Pendant l’occupation romaine, les persécutions contre les chrétiens sont particulièrement importantes à la fin du IIIème siècle. A Agen, c’est à cette période que naît Foy (Fides) qui appartenait à une très riche famille gallo-romaine. Elle avait été instruite des vérités de la foi par sa nourrice qui lui inspire l’amour de Jésus-Christ. Elle reçoit le baptême, puis mène une vie exemplaire, aidant les plus pauvres. La légende veut que ce soit son père qui la dénonça à Dacien, proconsul romain, qui la fit paraître à son tribunal puis décapiter à l’âge de 13 ans (le 6 octobre 303).

Le nom de Foy est associé à celui de Caprais et bien d’autres jeunes chrétiens qui, proclamant leur foi en Dieu en opposition aux croyances des occupants romains, sont mis à mort.
Le corps de sainte Foy fut enseveli à Agen dans la petite église du Martrou (lieu du martyre en langue d’oc) puis au XIème siècle ses reliques furent transférées à Conques où les miracles se multiplièrent. Agen conserve une partie des ossements de la sainte, toujours vénérée par les fidèles, en France et dans le monde entier.

Entre légende et réalité, sainte Foy, jeune martyre est le symbole de l’enracinement de la foi chrétienne en Agenais. Elle est fêtée le 6 octobre.

Le 10 octobre 2004, lors de la clôture de l'année jubilaire Sainte Foy, a été dévoilée une statue de sainte Foy, œuvre de l’artiste agenaise Marie-Josée Chevallier.
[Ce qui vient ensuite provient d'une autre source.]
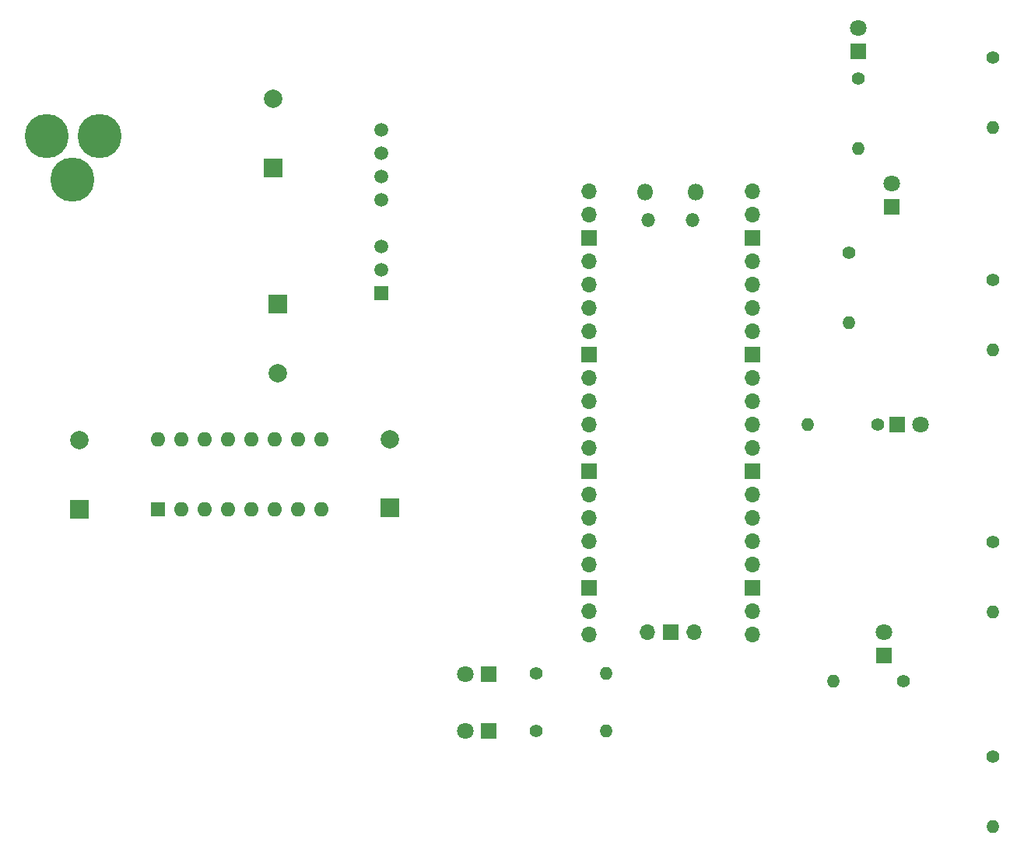
<source format=gbr>
%TF.GenerationSoftware,KiCad,Pcbnew,(6.0.7)*%
%TF.CreationDate,2022-12-24T23:10:44-08:00*%
%TF.ProjectId,ControlBoard,436f6e74-726f-46c4-926f-6172642e6b69,rev?*%
%TF.SameCoordinates,Original*%
%TF.FileFunction,Soldermask,Bot*%
%TF.FilePolarity,Negative*%
%FSLAX46Y46*%
G04 Gerber Fmt 4.6, Leading zero omitted, Abs format (unit mm)*
G04 Created by KiCad (PCBNEW (6.0.7)) date 2022-12-24 23:10:44*
%MOMM*%
%LPD*%
G01*
G04 APERTURE LIST*
%ADD10C,1.400000*%
%ADD11O,1.400000X1.400000*%
%ADD12R,1.800000X1.800000*%
%ADD13C,1.800000*%
%ADD14O,1.800000X1.800000*%
%ADD15O,1.500000X1.500000*%
%ADD16O,1.700000X1.700000*%
%ADD17R,1.700000X1.700000*%
%ADD18R,1.600000X1.600000*%
%ADD19O,1.600000X1.600000*%
%ADD20R,1.508000X1.508000*%
%ADD21C,1.508000*%
%ADD22C,4.800000*%
%ADD23R,2.000000X2.000000*%
%ADD24C,2.000000*%
G04 APERTURE END LIST*
D10*
%TO.C,R10*%
X223260000Y-106670000D03*
D11*
X215640000Y-106670000D03*
%TD*%
D10*
%TO.C,R9*%
X220400000Y-78700000D03*
D11*
X212780000Y-78700000D03*
%TD*%
D10*
%TO.C,R8*%
X217320000Y-59990000D03*
D11*
X217320000Y-67610000D03*
%TD*%
D10*
%TO.C,R7*%
X218350000Y-41060000D03*
D11*
X218350000Y-48680000D03*
%TD*%
D10*
%TO.C,R6*%
X183300000Y-105840000D03*
D11*
X190920000Y-105840000D03*
%TD*%
D10*
%TO.C,R5*%
X183300000Y-112100000D03*
D11*
X190920000Y-112100000D03*
%TD*%
D12*
%TO.C,D6*%
X221100000Y-103885000D03*
D13*
X221100000Y-101345000D03*
%TD*%
D12*
%TO.C,D5*%
X222555000Y-78700000D03*
D13*
X225095000Y-78700000D03*
%TD*%
D12*
%TO.C,D4*%
X221970000Y-55005000D03*
D13*
X221970000Y-52465000D03*
%TD*%
D12*
%TO.C,D3*%
X218350000Y-38105000D03*
D13*
X218350000Y-35565000D03*
%TD*%
D12*
%TO.C,D2*%
X178075000Y-105860000D03*
D13*
X175535000Y-105860000D03*
%TD*%
D12*
%TO.C,D1*%
X178075000Y-112100000D03*
D13*
X175535000Y-112100000D03*
%TD*%
D10*
%TO.C,R4*%
X232980000Y-114840000D03*
D11*
X232980000Y-122460000D03*
%TD*%
D10*
%TO.C,R3*%
X232980000Y-91540000D03*
D11*
X232980000Y-99160000D03*
%TD*%
%TO.C,R2*%
X232980000Y-70600000D03*
D10*
X232980000Y-62980000D03*
%TD*%
%TO.C,R1*%
X232980000Y-38740000D03*
D11*
X232980000Y-46360000D03*
%TD*%
D14*
%TO.C,U2*%
X200595000Y-53415000D03*
X195145000Y-53415000D03*
D15*
X195445000Y-56445000D03*
X200295000Y-56445000D03*
D16*
X188980000Y-53285000D03*
X188980000Y-55825000D03*
D17*
X188980000Y-58365000D03*
D16*
X188980000Y-60905000D03*
X188980000Y-63445000D03*
X188980000Y-65985000D03*
X188980000Y-68525000D03*
D17*
X188980000Y-71065000D03*
D16*
X188980000Y-73605000D03*
X188980000Y-76145000D03*
X188980000Y-78685000D03*
X188980000Y-81225000D03*
D17*
X188980000Y-83765000D03*
D16*
X188980000Y-86305000D03*
X188980000Y-88845000D03*
X188980000Y-91385000D03*
X188980000Y-93925000D03*
D17*
X188980000Y-96465000D03*
D16*
X188980000Y-99005000D03*
X188980000Y-101545000D03*
X206760000Y-101545000D03*
X206760000Y-99005000D03*
D17*
X206760000Y-96465000D03*
D16*
X206760000Y-93925000D03*
X206760000Y-91385000D03*
X206760000Y-88845000D03*
X206760000Y-86305000D03*
D17*
X206760000Y-83765000D03*
D16*
X206760000Y-81225000D03*
X206760000Y-78685000D03*
X206760000Y-76145000D03*
X206760000Y-73605000D03*
D17*
X206760000Y-71065000D03*
D16*
X206760000Y-68525000D03*
X206760000Y-65985000D03*
X206760000Y-63445000D03*
X206760000Y-60905000D03*
D17*
X206760000Y-58365000D03*
D16*
X206760000Y-55825000D03*
X206760000Y-53285000D03*
X195330000Y-101315000D03*
D17*
X197870000Y-101315000D03*
D16*
X200410000Y-101315000D03*
%TD*%
D18*
%TO.C,U1*%
X142085000Y-87960000D03*
D19*
X144625000Y-87960000D03*
X147165000Y-87960000D03*
X149705000Y-87960000D03*
X152245000Y-87960000D03*
X154785000Y-87960000D03*
X157325000Y-87960000D03*
X159865000Y-87960000D03*
X159865000Y-80340000D03*
X157325000Y-80340000D03*
X154785000Y-80340000D03*
X152245000Y-80340000D03*
X149705000Y-80340000D03*
X147165000Y-80340000D03*
X144625000Y-80340000D03*
X142085000Y-80340000D03*
%TD*%
D20*
%TO.C,PS1*%
X166380000Y-64447500D03*
D21*
X166380000Y-61907500D03*
X166380000Y-59367500D03*
X166380000Y-54287500D03*
X166380000Y-51747500D03*
X166380000Y-49207500D03*
X166380000Y-46667500D03*
%TD*%
D22*
%TO.C,J1*%
X135779500Y-47280000D03*
X129979500Y-47280000D03*
X132779500Y-52080000D03*
%TD*%
D23*
%TO.C,C4*%
X167374880Y-87795119D03*
D24*
X167374880Y-80295119D03*
%TD*%
D23*
%TO.C,C3*%
X133530000Y-87947677D03*
D24*
X133530000Y-80447677D03*
%TD*%
D23*
%TO.C,C2*%
X154635000Y-50747677D03*
D24*
X154635000Y-43247677D03*
%TD*%
D23*
%TO.C,C1*%
X155175000Y-65602323D03*
D24*
X155175000Y-73102323D03*
%TD*%
M02*

</source>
Ancienne élève de l’École des Beaux-Arts de Paris, la sculptrice sur marbre est passée de son matériau de prédilection au travail du bois, pour l’occasion.

L’arbre dans lequel Foy voit ainsi le jour, est un noyer déraciné dans le secteur de Bruch (à proximité d’Agen), lors de la tempête de 2001.

La pièce de bois constituée des racines et de deux branches mesure 3 mètres de hauteur. La silhouette de sainte Foy, de la taille d’une femme moyenne, étant sculptée dans le tronc de l’arbre, les racines et les deux branches seront conservées à l’état brut, et feront partie intégrante de l’œuvre.

Il s’agit, en effet, à cette occasion, de mettre en valeur la symbolique de l’arbre : enfants de Dieu, nous sommes aussi enfants de l’homme et enfants de la terre.

Le jour du rassemblement diocésain du 10 octobre, on a apporté donc de la terre provenant de tous les coins du département, ainsi que de l’eau de nos différentes rivières. Cette terre et cette eau, symboles de vie et de renouveau, ont été disposées sur les racines de la statue.